◆ **Problems to solve**:
1. Summarize the text on platform architecture in two sentences.
2. Using the text on platform architecture, explain why DuckDB was chosen as one of the bets.
3. Extend the text on platform architecture, picking up after its final sentence.

───── Excerpted text

When embarking on a journey to lay the foundations of a platform for present and future, an architect must carefully weigh several primary considerations to ensure the system is not only technically sound but also poised for future growth and success.
Here are some key considerations, each paired with critical questions to ask and insightful advice, including considerations for leveraging AI.
Core Considerations
Technology Selection
Latest vs. Stable
Balancing cutting-edge capabilities with the stability of the chosen tech stack ensures reliability. Evaluate trade-offs by considering the technology’s roadmap, compatibility, and system criticality.
Ecosystem and Community Support
Robust ecosystems accelerate development. Assess ecosystems by contributor activity, update frequency, and resource availability.
Insight: Consider emerging technologies aligned with long-term vision. Ensure fallback plans for calculated bets on new tech.
Here are some of the bets we made, including the rationale behind each:
- Open Policy Agent (OPA): OPA serves as a flexible and efficient policy engine primarily used for authorization, making it a popular choice for Kubernetes (k8s) due to its flexibility and efficiency. Its ability to be ported as WebAssembly (WASM) enhances its versatility.
- DuckDB: DuckDB functions as a high-performance, client-side database that supports full client-driven analytics. It stands out for its great future potential and compatibility with traditional approaches, providing a reliable fallback.

──────────
───── Given entries

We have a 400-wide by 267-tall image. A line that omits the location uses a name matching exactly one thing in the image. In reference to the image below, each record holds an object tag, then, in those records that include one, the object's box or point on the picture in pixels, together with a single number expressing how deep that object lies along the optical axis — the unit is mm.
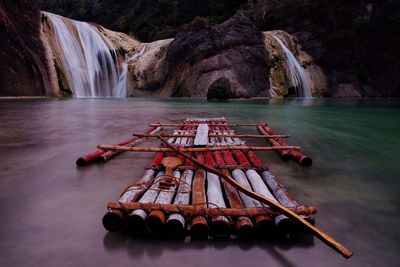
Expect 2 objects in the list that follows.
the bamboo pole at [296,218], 2884
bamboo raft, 3367
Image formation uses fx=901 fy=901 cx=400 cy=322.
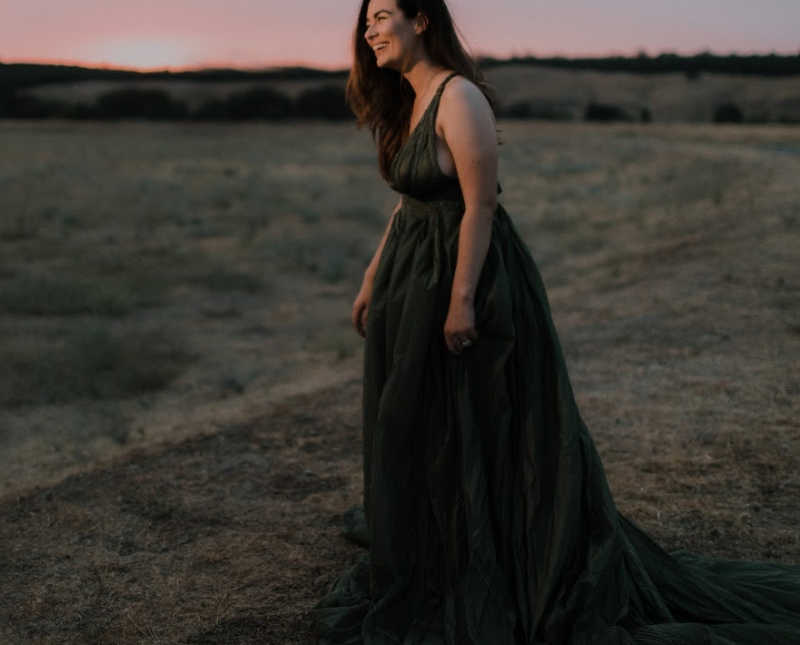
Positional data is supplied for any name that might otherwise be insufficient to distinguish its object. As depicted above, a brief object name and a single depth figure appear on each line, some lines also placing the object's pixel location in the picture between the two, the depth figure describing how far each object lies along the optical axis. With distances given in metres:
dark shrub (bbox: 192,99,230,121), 45.06
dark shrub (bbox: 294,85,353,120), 45.91
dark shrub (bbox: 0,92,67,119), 39.66
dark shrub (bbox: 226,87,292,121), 45.06
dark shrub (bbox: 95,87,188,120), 43.53
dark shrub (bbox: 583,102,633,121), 51.62
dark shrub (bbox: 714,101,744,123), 43.19
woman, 2.59
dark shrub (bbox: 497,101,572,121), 53.38
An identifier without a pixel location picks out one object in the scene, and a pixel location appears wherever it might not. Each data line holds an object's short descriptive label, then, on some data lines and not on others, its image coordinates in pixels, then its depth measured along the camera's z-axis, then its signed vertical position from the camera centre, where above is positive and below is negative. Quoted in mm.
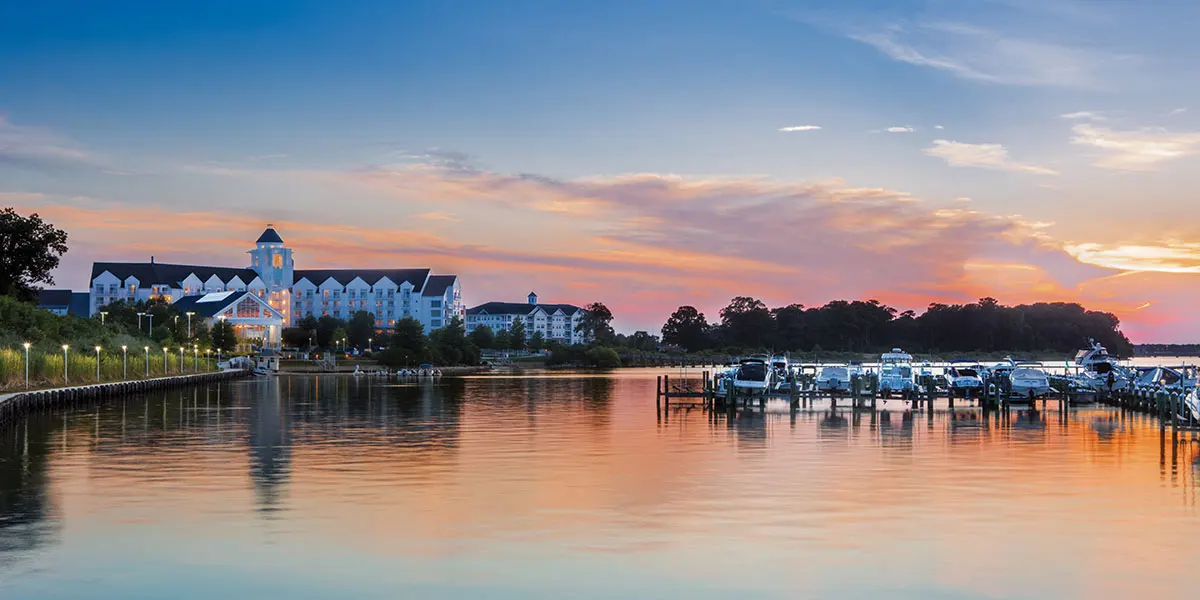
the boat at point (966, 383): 72375 -3244
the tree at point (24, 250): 107875 +7401
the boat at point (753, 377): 72938 -2850
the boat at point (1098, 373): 74375 -2984
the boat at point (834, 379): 70125 -2923
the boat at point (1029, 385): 70750 -3205
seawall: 53719 -3887
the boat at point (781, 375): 74275 -3087
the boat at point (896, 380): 71512 -3084
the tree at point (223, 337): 182875 -1004
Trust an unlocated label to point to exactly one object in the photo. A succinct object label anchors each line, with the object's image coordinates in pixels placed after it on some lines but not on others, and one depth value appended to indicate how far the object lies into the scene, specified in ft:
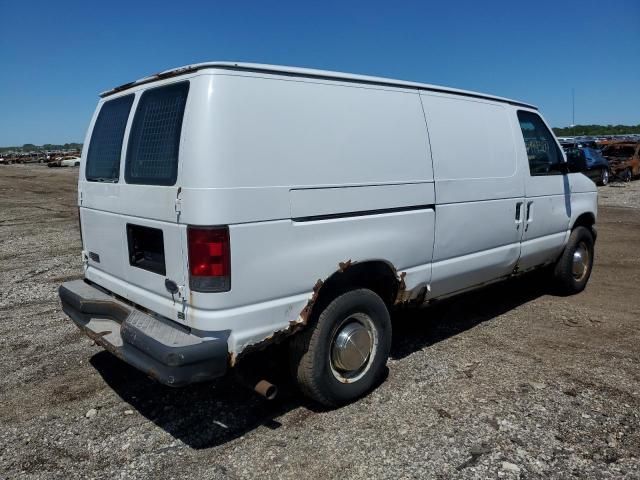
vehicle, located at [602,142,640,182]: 76.23
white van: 9.66
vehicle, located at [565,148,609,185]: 68.49
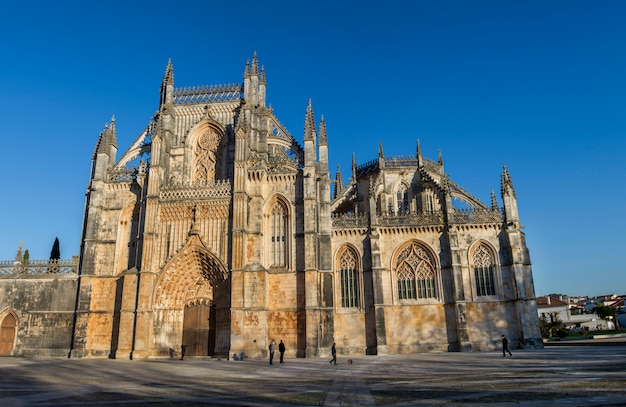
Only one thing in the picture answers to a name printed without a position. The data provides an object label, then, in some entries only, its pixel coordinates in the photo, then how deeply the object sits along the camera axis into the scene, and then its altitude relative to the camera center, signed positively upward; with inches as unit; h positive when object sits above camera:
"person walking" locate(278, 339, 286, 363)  953.1 -56.1
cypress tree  1494.8 +243.5
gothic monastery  1152.2 +170.6
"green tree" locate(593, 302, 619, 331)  2507.5 +12.9
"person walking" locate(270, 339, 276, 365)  918.1 -55.5
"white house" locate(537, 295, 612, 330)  2967.5 -1.7
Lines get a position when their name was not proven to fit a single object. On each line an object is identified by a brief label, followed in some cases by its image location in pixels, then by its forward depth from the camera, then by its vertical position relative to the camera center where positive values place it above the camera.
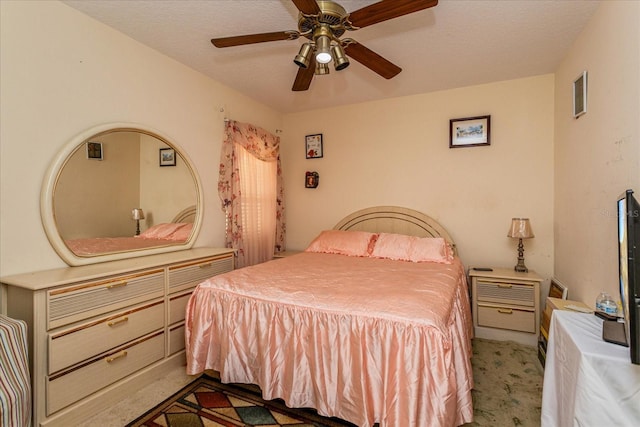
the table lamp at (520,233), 2.83 -0.23
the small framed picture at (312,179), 4.05 +0.40
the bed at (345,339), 1.41 -0.71
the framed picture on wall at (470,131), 3.17 +0.82
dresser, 1.59 -0.73
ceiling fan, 1.47 +0.98
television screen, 0.99 -0.21
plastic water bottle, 1.40 -0.46
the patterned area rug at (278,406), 1.72 -1.21
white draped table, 1.11 -0.67
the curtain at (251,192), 3.23 +0.20
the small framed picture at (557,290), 2.45 -0.70
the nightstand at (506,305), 2.67 -0.88
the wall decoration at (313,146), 4.03 +0.85
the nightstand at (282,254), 3.82 -0.58
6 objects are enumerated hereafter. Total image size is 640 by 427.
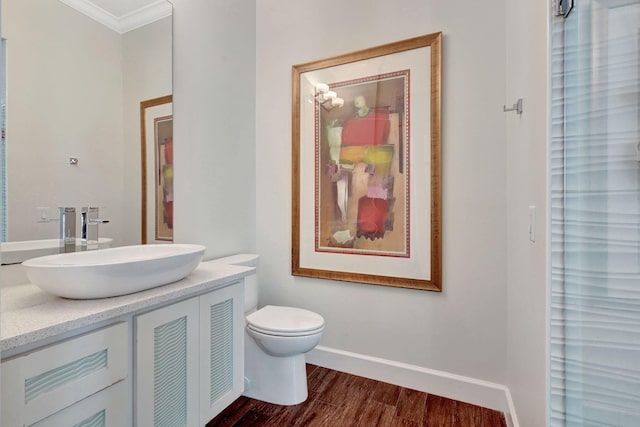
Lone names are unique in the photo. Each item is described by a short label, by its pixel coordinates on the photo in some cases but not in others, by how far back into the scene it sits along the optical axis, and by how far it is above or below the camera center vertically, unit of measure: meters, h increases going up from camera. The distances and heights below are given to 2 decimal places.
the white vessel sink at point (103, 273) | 0.95 -0.21
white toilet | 1.68 -0.79
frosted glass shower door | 0.65 -0.01
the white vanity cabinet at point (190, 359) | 1.10 -0.60
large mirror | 1.18 +0.46
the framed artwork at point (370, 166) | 1.88 +0.29
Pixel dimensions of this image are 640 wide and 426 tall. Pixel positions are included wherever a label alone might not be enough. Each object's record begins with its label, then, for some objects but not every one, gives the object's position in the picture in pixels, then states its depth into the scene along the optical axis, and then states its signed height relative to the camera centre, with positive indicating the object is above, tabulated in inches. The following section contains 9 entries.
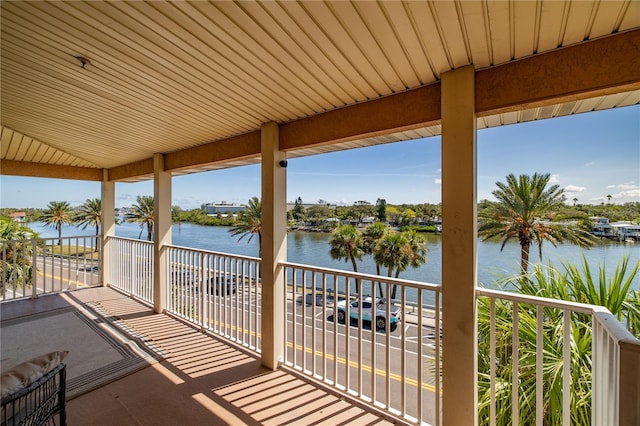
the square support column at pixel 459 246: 71.6 -8.2
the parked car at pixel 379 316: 474.5 -178.9
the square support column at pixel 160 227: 170.6 -8.0
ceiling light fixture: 71.0 +38.1
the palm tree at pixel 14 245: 181.5 -20.3
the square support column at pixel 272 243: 115.0 -11.8
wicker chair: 45.2 -33.3
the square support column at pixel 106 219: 222.5 -4.1
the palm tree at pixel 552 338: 73.7 -35.4
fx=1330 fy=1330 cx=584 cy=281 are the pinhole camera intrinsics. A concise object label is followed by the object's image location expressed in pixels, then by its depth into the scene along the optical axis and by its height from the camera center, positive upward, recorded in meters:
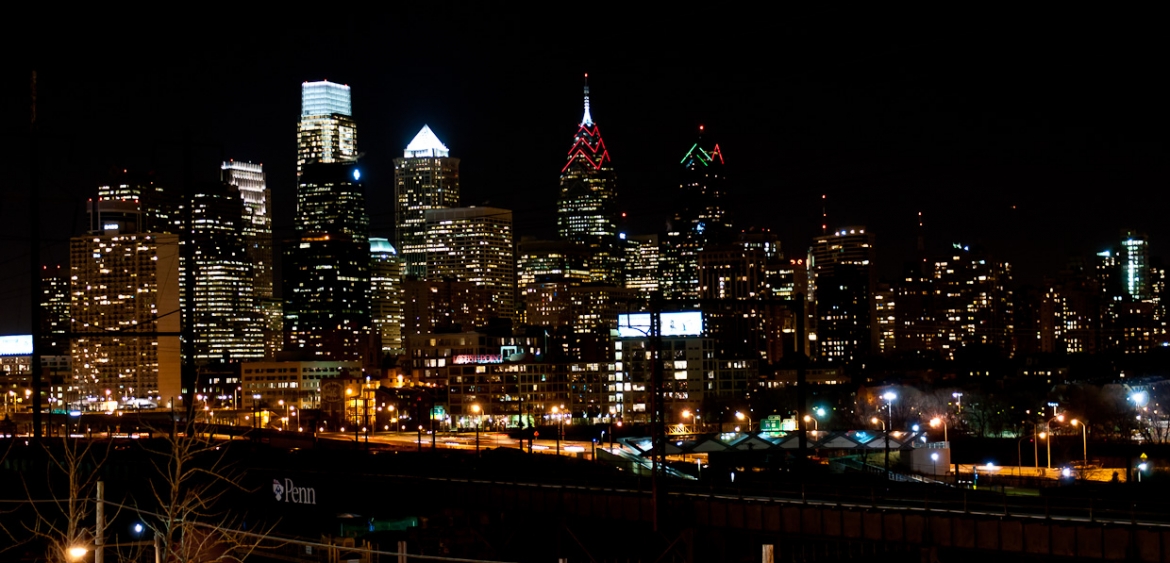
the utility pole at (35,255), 59.00 +2.35
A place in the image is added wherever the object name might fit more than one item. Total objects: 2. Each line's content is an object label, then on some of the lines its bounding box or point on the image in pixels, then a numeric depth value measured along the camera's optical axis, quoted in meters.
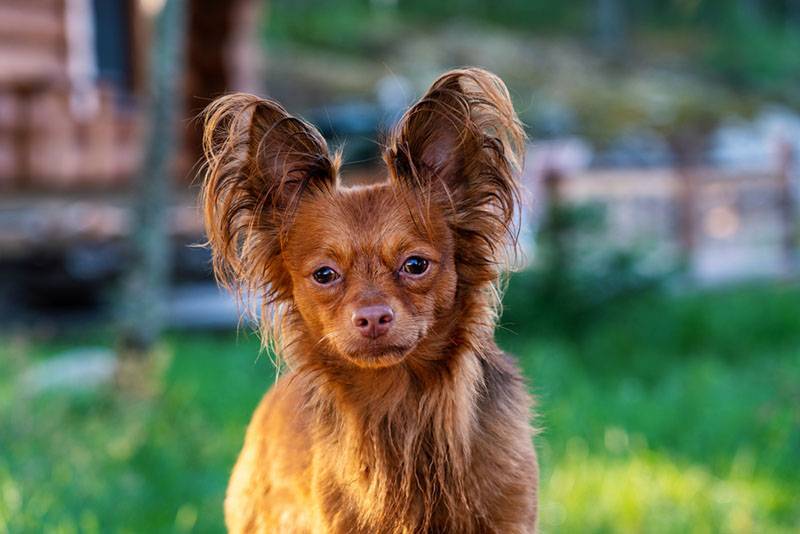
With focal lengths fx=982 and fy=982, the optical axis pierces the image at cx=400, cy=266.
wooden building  10.45
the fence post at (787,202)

──────────

◆ **Answers by item number**:
1. An architect laying a platform's foundations must weigh key considerations so the system is technically sound and ready for future growth, starting with technology selection that balances cutting-edge capabilities against stability and assesses ecosystem support. The text also advises betting on emerging technologies that fit the long-term vision while keeping fallback plans, and it cites Open Policy Agent and DuckDB as such bets.

2. DuckDB is a high-performance, client-side database that supports full client-driven analytics. It was chosen for its great future potential and its compatibility with traditional approaches, which provides a reliable fallback.

3.
- LangChain: LangChain acts as an abstraction layer between service code and both internal and external models. This role is crucial for providing flexibility and simplicity, streamlining the integration of future models with minimal refactoring. Its open-source nature, coupled with adoption by well-known entities, underscores its value.
- Edge, Functions, and WASM: This trio focuses on delivering content and logic as close to the client as possible. The rationale behind this approach is to minimize latency, which is critical for user experience. By offloading certain functions to a scalable platform and only paying for consumption, it offers scalability and locality. This strategy eliminates the need for building global Points of Presence (PoP), thanks to the ability to run binary code on edge PoP and client browsers via WASM, along with supporting other languages on function services.
Service Architecture
Scalability
Design for both vertical and horizontal scaling. Consider auto-scaling, stateless design, and load balancers. Embrace Kubernetes (k8s), functions and PaaS where possible.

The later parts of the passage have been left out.